藤井2冠、リーグ戦残留へ意地の2勝目 広瀬八段に終盤逆転勝ち

[ 2020年11月3日 05:30 ]

王将戦挑戦者決定リーグ

昼食休憩中に熟考する藤井聡太2冠
Photo By スポニチ

 将棋の第70期王将戦(スポーツニッポン新聞社、毎日新聞社主催)7番勝負で渡辺明王将(36)の対戦者を決める挑戦者決定リーグは2日、東京都渋谷区の将棋会館で2局を行い、藤井聡太2冠(18)は広瀬章人八段(33)を122手で下し、2勝目を挙げるとともにリーグ残留の可能性をキープした。豊島将之竜王(30)=叡王と2冠=は佐藤天彦九段(32)に104手で勝ち、開幕4連勝で単独首位に立った。

 やはり、何かを持っている。徐々に勝利に近づいた最終盤。藤井は100手目の△6四同銀でリードを吐き出してしまう。104手目△7一歩と打った直後には「先手から決め手があってもおかしくない」と敗戦を覚悟したほど。だが優位に立ったはずの広瀬が消極的な守りの銀を8九に配置すると、生気を取り戻すように反撃を開始する。

 「(110手目)△6八金から(112手目)△7八桂成という手を発見して角が使えるようになった。ここで好転したと思います」。薄氷を踏む思いでつかんだ勝利を小声で振り返った。

 広瀬戦には苦い思い出がある。昨年11月19日、昨期の挑決リーグ最終一斉対局。4勝1敗同士の頂上対決で、勝った方が7番勝負出場という大舞台だ。終始押され気味だった中盤戦から盛り返し、勝利寸前まで到達した藤井。だが1分将棋の中で最後は選択ミスをしてしまい、ぼうぜん自失の逆転負けとなった。

 「以前の対局について特に意識していません。(広瀬は)強い相手なのでこちらがしっかり集中して臨まなければいけないと思っていました」

 約1年ぶりの因縁を辛うじて振り払った史上最年少2冠。これで2勝3敗となり、20日の最終一斉対局で木村一基九段(47)を倒せばリーグ残留の可能性が高い。「最終局も盤上に集中して指したいと思います」と締めた藤井。挑戦権こそ届かなかった代わりに、来期への足掛かりはしっかり残したいところだ。

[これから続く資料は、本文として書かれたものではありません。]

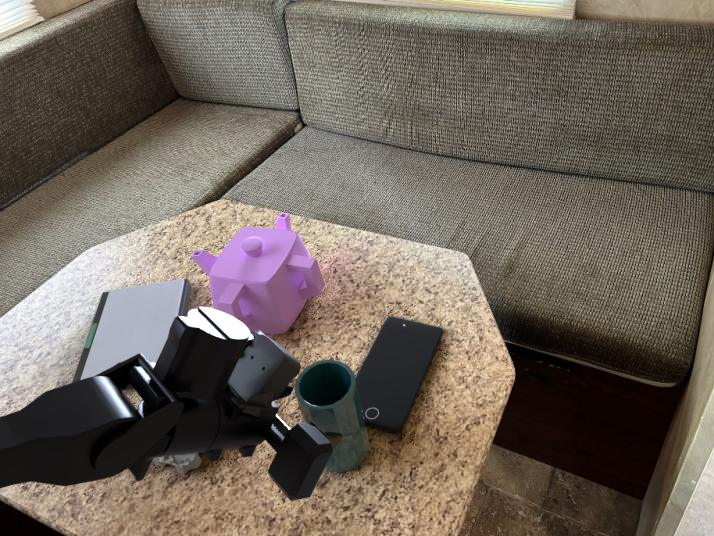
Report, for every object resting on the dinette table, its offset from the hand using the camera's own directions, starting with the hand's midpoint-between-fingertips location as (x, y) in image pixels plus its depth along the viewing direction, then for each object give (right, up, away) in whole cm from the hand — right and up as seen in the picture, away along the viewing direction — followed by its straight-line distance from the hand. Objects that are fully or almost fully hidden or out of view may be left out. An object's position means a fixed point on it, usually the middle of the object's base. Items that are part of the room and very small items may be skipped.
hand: (314, 413), depth 69 cm
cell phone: (+9, +1, +15) cm, 18 cm away
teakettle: (-12, +10, +29) cm, 33 cm away
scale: (-31, +4, +25) cm, 40 cm away
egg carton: (-19, -7, +10) cm, 23 cm away
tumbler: (+2, -6, +7) cm, 10 cm away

 《2期連続挑戦権失う》敗れた広瀬は2期連続挑戦の権利を失った。中盤から藤井に押され気味だったが、一度は逆転。しかし「(107手目の)▲8九銀に代わる手があったのでは…」と失着を悔やんだ。残り2戦を連勝すればリーグ残留が決まる。「残留目指し頑張りたい」と話した。